Die globale Erwärmung erhöht die Komplexität bei der Vorhersage der Häufigkeit und Intensität von Waldbränden zusätzlich. Modelle müssen „alle ein bis zwei Jahre aktualisiert werden, weil sich das Klima so schnell ändert“, sagte Daniel Ward, Leiter der Modellentwicklung bei Karen Clark & Co.
Kalifornien, wo das Risiko von Waldbränden besonders hoch ist, kündigte kürzlich Pläne zum Aufbau des ersten „öffentlichen Waldbrandrisikomodells“ des Landes an, mit dem Ziel, Schadenprognosen zu verbessern und Versicherern dabei zu helfen, faire und genaue Versicherungstarife festzulegen. Verisk sagte Anfang des Monats, dass es als erstes Unternehmen eine Überprüfung seines Waldbrandmodells durch das kalifornische Versicherungsministerium beantragt habe.
Laut Schwartz von Guidewire dominierten zwischen 1997 und 2020 zwei Modelle mit Waldbrandrisiko den Markt.

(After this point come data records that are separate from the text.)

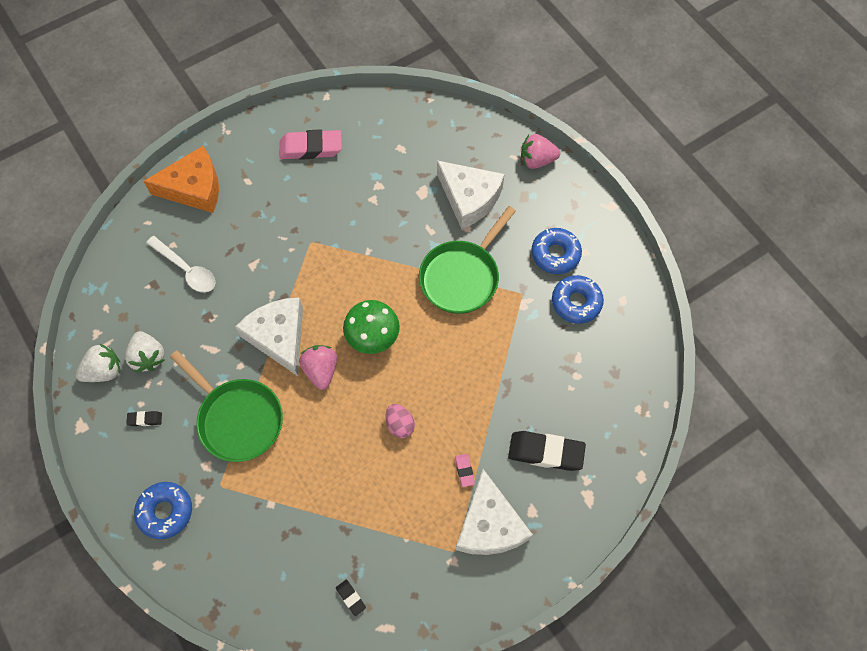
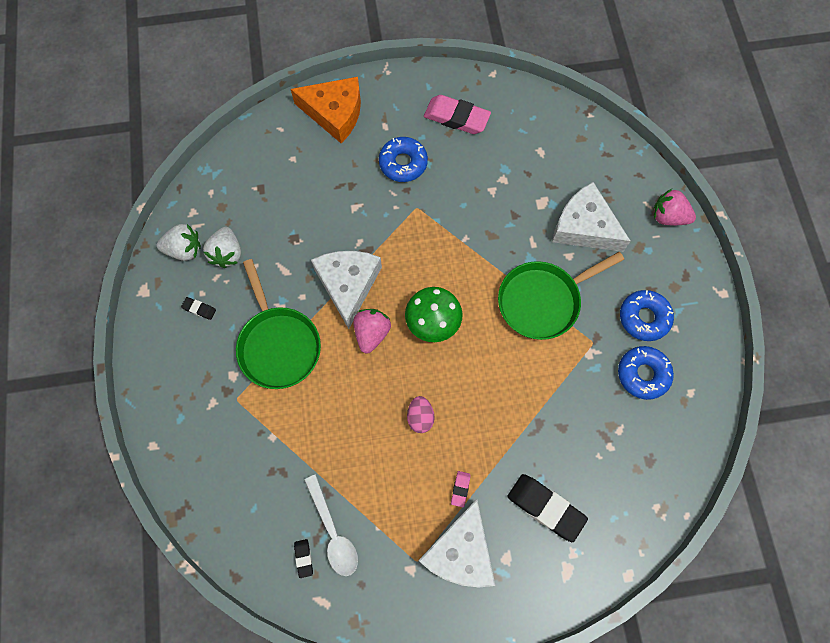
camera: 25 degrees right, 5 degrees up
(165, 511) = (180, 401): blue donut -> blue donut (403, 163)
(187, 270) = (295, 187): white spoon -> white spoon (333, 532)
(469, 198) = (584, 227): white cheese -> white cheese turned 150 degrees clockwise

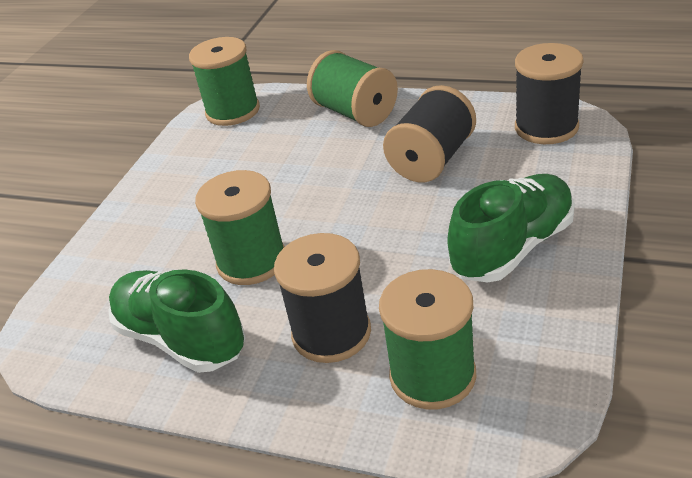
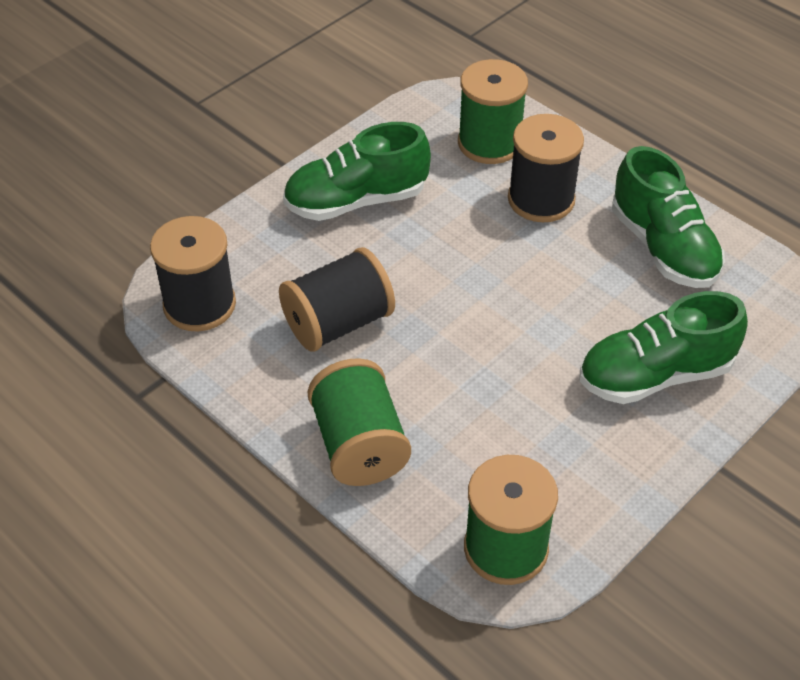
camera: 160 degrees left, 10 degrees up
(162, 230) = (655, 375): none -> green shoe
(252, 261) = (576, 292): green spool -> none

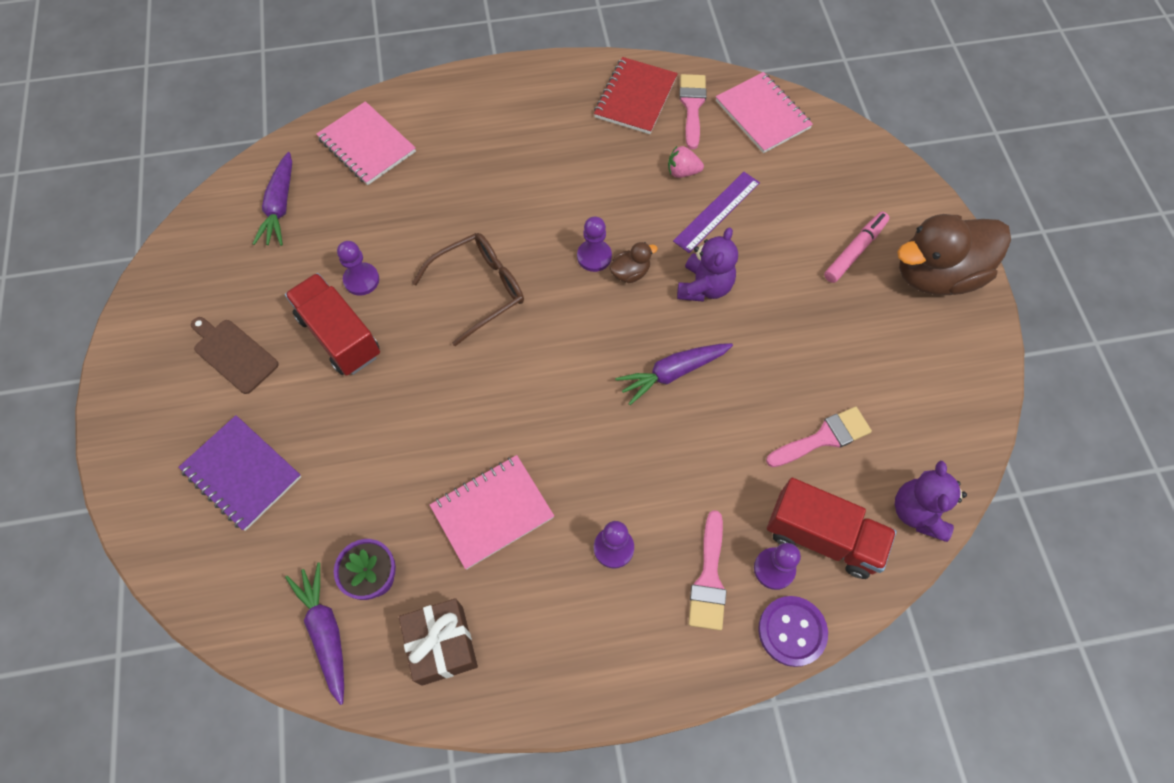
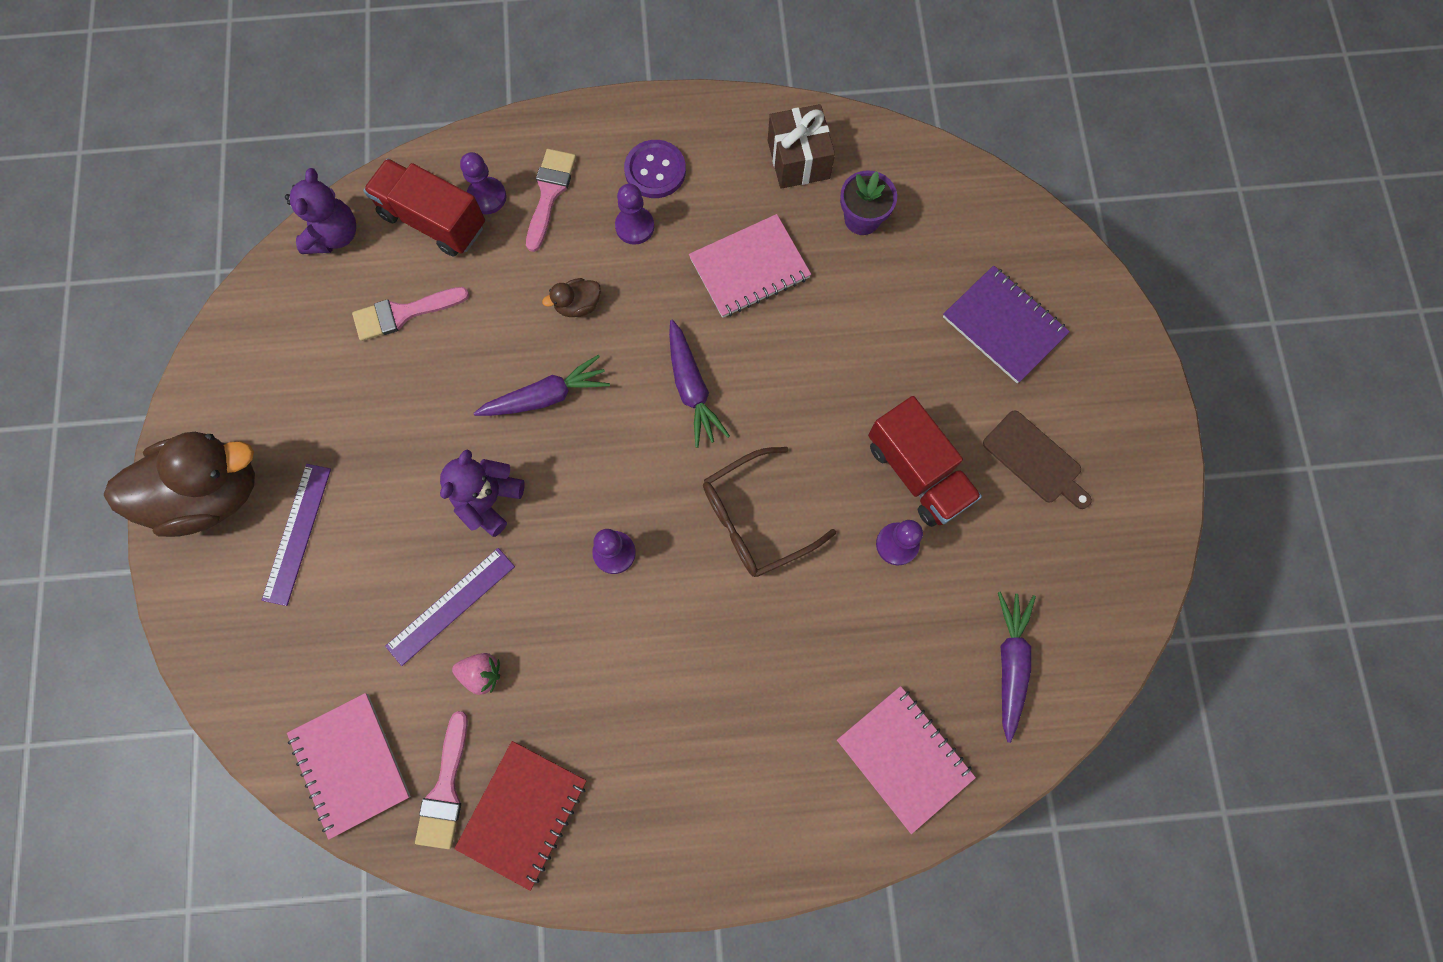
camera: 175 degrees left, 10 degrees up
(325, 632) = (904, 178): purple carrot -> purple carrot (692, 388)
(630, 273) = (573, 526): brown duck -> brown duck (578, 305)
(792, 631) = (484, 146): purple button -> purple button (655, 171)
(854, 251) = (297, 533): pink marker -> purple ruler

Jeder verwendete nur drei Variablen und die Ergebnisse stimmten nicht immer überein, sagte sie.
Die heutigen Risikobewertungstools, darunter eines von Guidewire, berücksichtigen viel mehr Variablen wie die Waldbrandhistorie, Brandbekämpfungsmöglichkeiten und die maximale Jahrestemperatur, sagte Schwartz.
Es ist nicht immer genug. Das Modell 2023 von Guidewire umfasste eine Bewertung von starken Winden, jedoch nicht von Winden mit Hurrikanstärke. Die verheerenden Brände, die sich in diesem Jahr auf Hawaii ereigneten, waren eine deutliche Lehre. Bei diesem Brand stellte sich heraus, dass der Wind eines Offshore-Hurrikans eine große Rolle bei der Wiederentfachung der Brände spielte, die die Stadt Lahaina zerstörten.
„Unser neues Waldbrandmodell berücksichtigt maximale Windgeschwindigkeiten an jedem Standort, unabhängig von der Ursache“, sagte Schwartz.
Dennoch sind Anleger skeptisch, ob Risikomodellierer jemals alle Variablen hinter Bränden wie denen in Los Angeles auf den Punkt bringen werden.
Icosa Investments investiert selten in Katastrophenanleihen mit erheblichem Risiko für Waldbrände, sagte Vorstandsvorsitzender Florian Steiger. „Wenn man sich die Modelle ansieht, gibt es eine Abweichung zwischen den modellierten Verlusten und der wirtschaftlichen Realität“, sagte er.
Laut Geschäftsführerin Sophie Ware wird Neuberger Berman in „Cat Bonds“ mit mehreren Risiken investieren, die von großen Versicherern wie Allstate Corp. ausgegeben werden.
Dennoch macht sich Neuberger Sorgen über „unangemessene Preise angesichts der bekannten Unbekannten in der Modellierung“, sagte sie.